Your objective
Would you restate the entries below word for word, leaving out the images?

Records shown
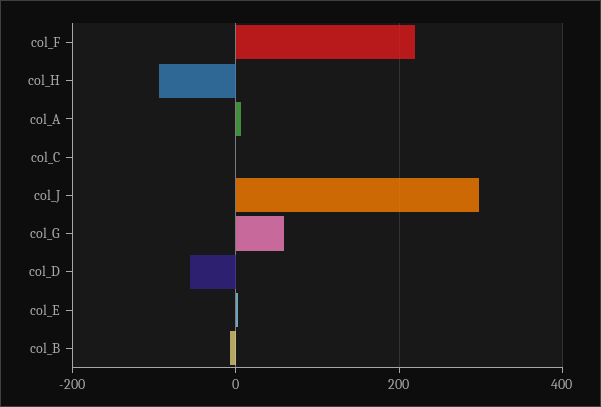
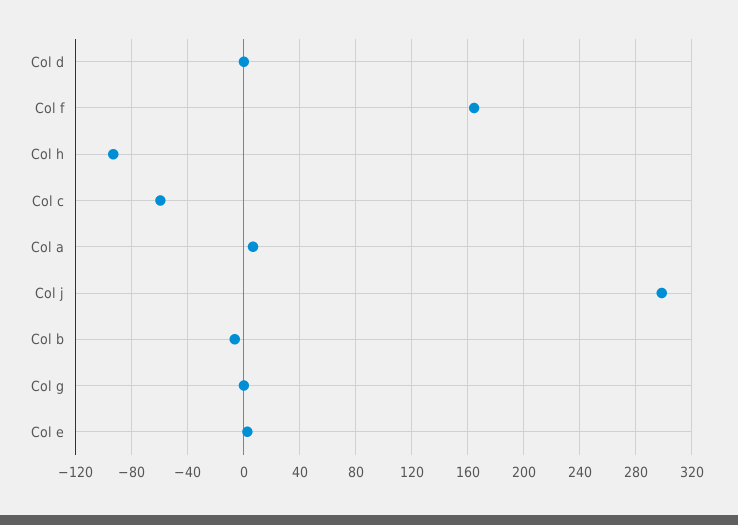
col_F: 220 -> 165
col_C: 0 -> -60
col_G: 60 -> 0
col_D: -60 -> 0

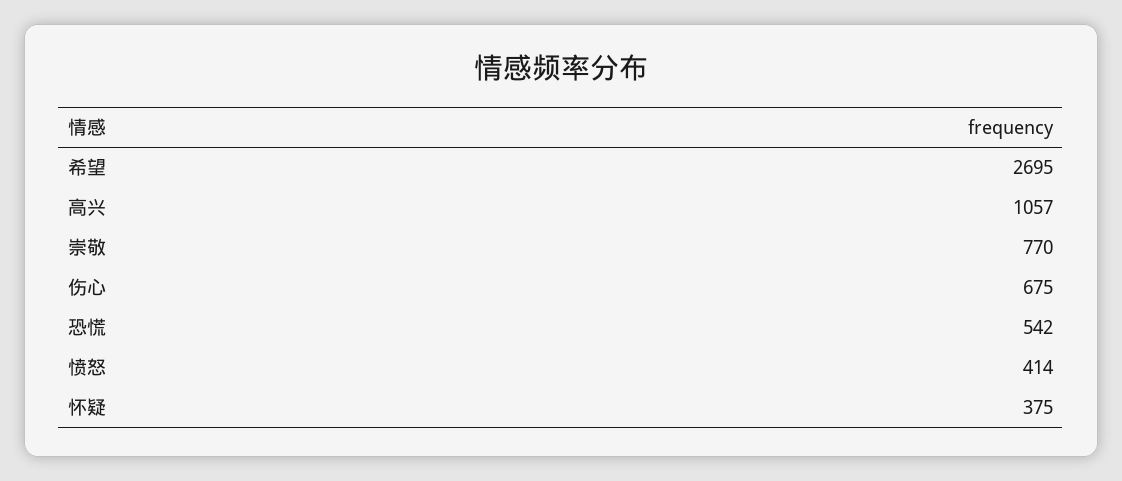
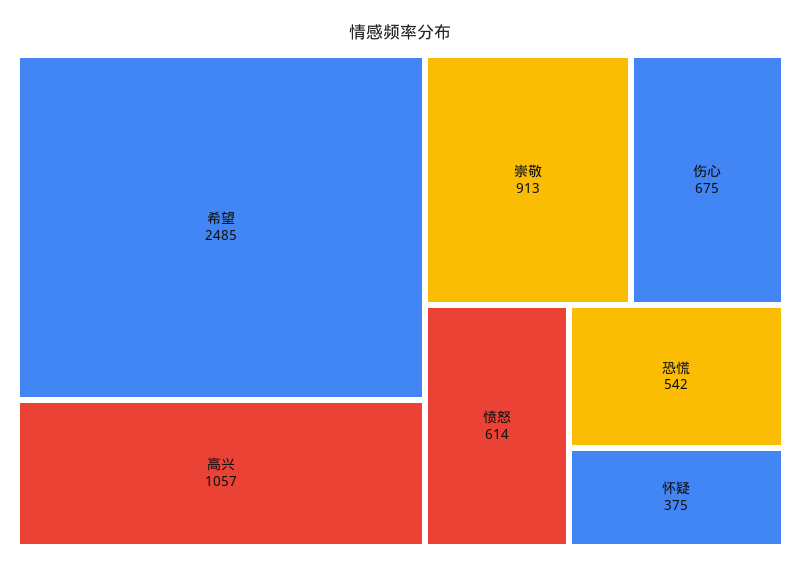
希望: 2695 -> 2485
崇敬: 770 -> 913
愤怒: 414 -> 614

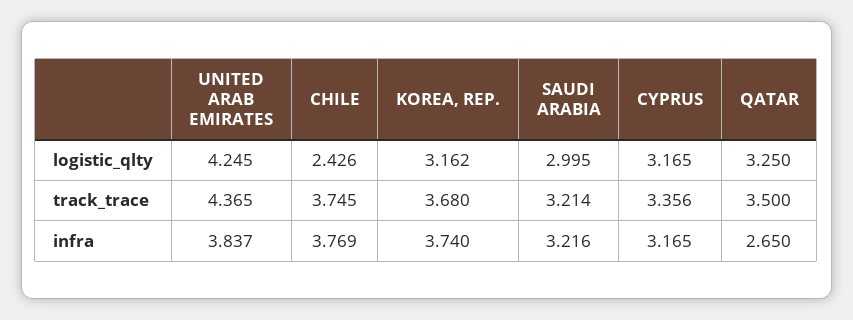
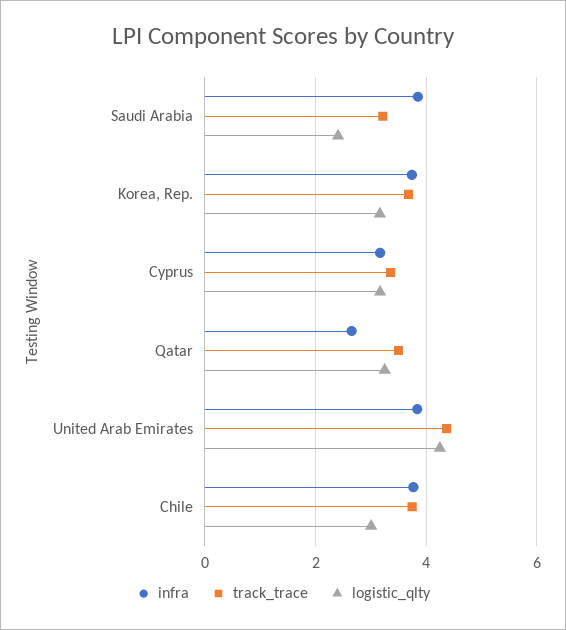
logistic_qlty, CHILE: 2.426 -> 3
logistic_qlty, SAUDI ARABIA: 2.995 -> 2.4
infra, SAUDI ARABIA: 3.216 -> 3.8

Written solution
col_F: 220 -> 165
col_C: 0 -> -60
col_G: 60 -> 0
col_D: -60 -> 0

希望: 2695 -> 2485
崇敬: 770 -> 913
愤怒: 414 -> 614

logistic_qlty, CHILE: 2.426 -> 3
logistic_qlty, SAUDI ARABIA: 2.995 -> 2.4
infra, SAUDI ARABIA: 3.216 -> 3.8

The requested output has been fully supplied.